◆ WORK TO COMPLETE: In the rows below, can you reproduce word for word the passage that starts with the line containing "domingo 24 de" and ends with the line containing "Gabriel Cañete, Sergio", with both of those lines included?

◆ PROVIDED INFORMATION:
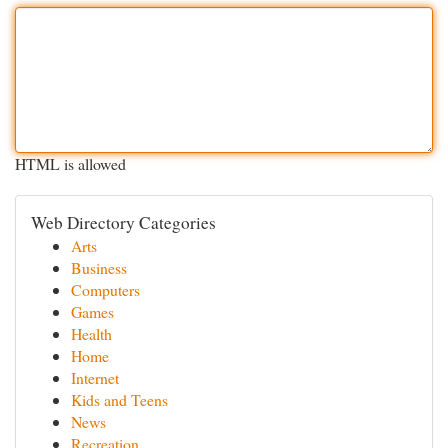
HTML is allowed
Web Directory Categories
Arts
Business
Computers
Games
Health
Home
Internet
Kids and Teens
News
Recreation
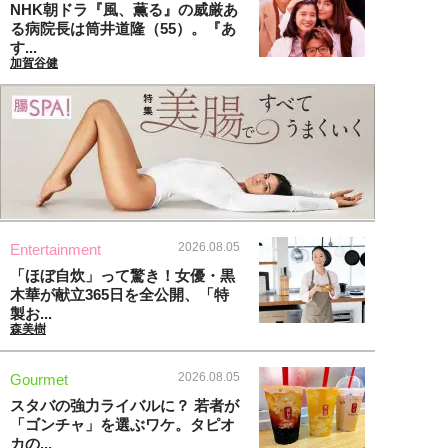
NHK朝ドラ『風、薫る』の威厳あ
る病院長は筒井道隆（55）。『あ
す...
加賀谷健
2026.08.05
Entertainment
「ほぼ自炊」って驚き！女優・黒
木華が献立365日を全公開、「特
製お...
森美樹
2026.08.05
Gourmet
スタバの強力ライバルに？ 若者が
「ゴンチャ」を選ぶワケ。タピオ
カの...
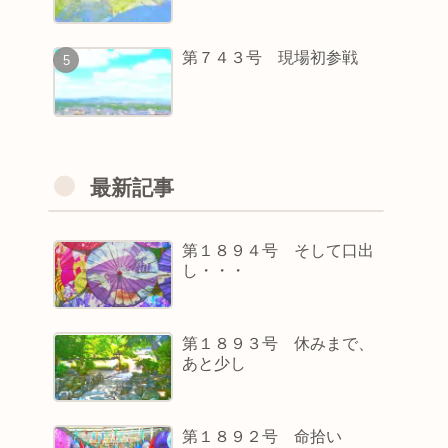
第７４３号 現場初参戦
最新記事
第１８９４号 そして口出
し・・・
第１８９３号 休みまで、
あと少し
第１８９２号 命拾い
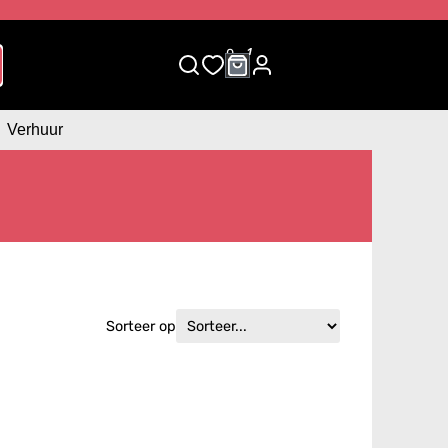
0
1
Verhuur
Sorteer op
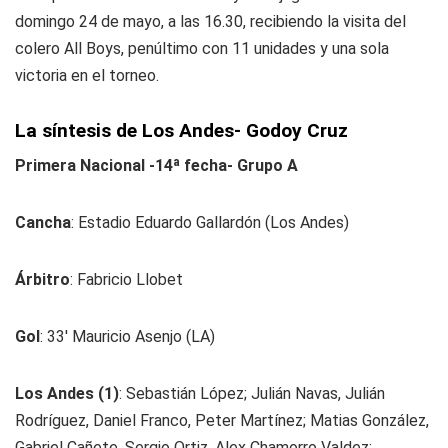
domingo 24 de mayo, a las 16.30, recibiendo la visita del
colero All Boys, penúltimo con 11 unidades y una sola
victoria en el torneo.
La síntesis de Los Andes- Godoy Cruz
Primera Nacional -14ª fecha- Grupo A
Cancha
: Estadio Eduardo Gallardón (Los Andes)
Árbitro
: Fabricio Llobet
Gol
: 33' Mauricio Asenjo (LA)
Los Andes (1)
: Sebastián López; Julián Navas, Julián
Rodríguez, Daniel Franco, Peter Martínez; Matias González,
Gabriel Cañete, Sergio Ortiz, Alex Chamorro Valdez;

---

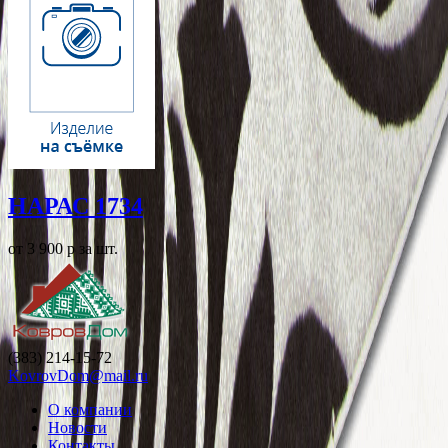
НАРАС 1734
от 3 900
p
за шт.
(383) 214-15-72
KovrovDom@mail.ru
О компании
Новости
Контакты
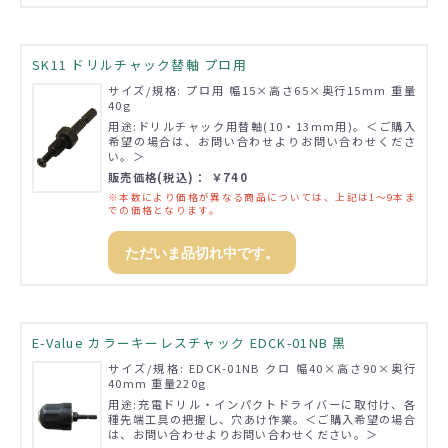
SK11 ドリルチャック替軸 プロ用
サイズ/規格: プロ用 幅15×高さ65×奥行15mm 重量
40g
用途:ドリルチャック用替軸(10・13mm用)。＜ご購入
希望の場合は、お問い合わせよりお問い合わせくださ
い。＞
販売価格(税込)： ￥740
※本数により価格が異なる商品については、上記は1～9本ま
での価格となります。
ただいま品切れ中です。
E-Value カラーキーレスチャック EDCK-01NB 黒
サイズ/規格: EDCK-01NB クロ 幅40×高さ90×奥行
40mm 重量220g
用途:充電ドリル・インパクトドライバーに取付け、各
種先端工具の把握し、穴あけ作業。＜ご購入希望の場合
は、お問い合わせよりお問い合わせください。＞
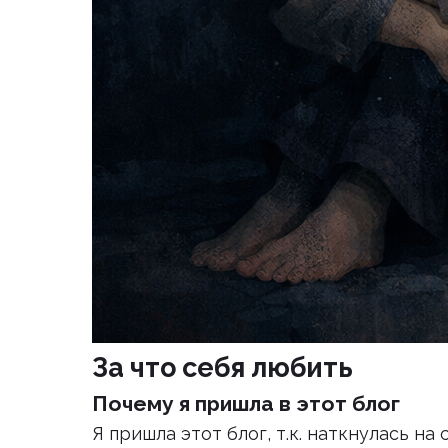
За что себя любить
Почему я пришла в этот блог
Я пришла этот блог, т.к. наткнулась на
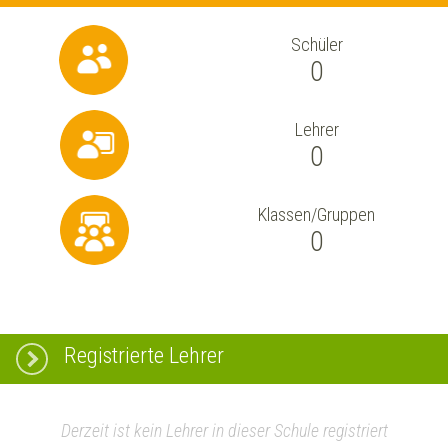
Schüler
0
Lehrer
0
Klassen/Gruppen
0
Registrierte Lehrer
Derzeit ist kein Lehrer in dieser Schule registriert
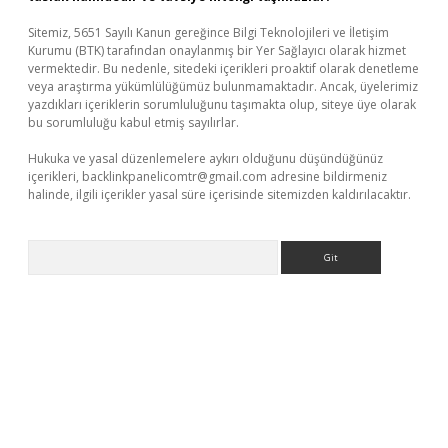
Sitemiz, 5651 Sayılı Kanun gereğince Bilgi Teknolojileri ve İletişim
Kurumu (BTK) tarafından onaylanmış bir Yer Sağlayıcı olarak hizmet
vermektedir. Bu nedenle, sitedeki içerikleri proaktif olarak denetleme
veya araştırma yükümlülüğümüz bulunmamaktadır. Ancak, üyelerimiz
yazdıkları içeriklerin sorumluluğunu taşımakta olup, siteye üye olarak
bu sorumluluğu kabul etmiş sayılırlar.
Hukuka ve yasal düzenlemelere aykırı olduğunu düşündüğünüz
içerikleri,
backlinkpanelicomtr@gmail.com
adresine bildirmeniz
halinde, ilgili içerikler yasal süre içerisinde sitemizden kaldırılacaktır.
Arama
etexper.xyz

◆ REPLY TO THE EXERCISE:
domingo 24 de mayo, a las 16.30, recibiendo la visita del
colero All Boys, penúltimo con 11 unidades y una sola
victoria en el torneo.
La síntesis de Los Andes- Godoy Cruz
Primera Nacional -14ª fecha- Grupo A
Cancha
: Estadio Eduardo Gallardón (Los Andes)
Árbitro
: Fabricio Llobet
Gol
: 33' Mauricio Asenjo (LA)
Los Andes (1)
: Sebastián López; Julián Navas, Julián
Rodríguez, Daniel Franco, Peter Martínez; Matias González,
Gabriel Cañete, Sergio Ortiz, Alex Chamorro Valdez;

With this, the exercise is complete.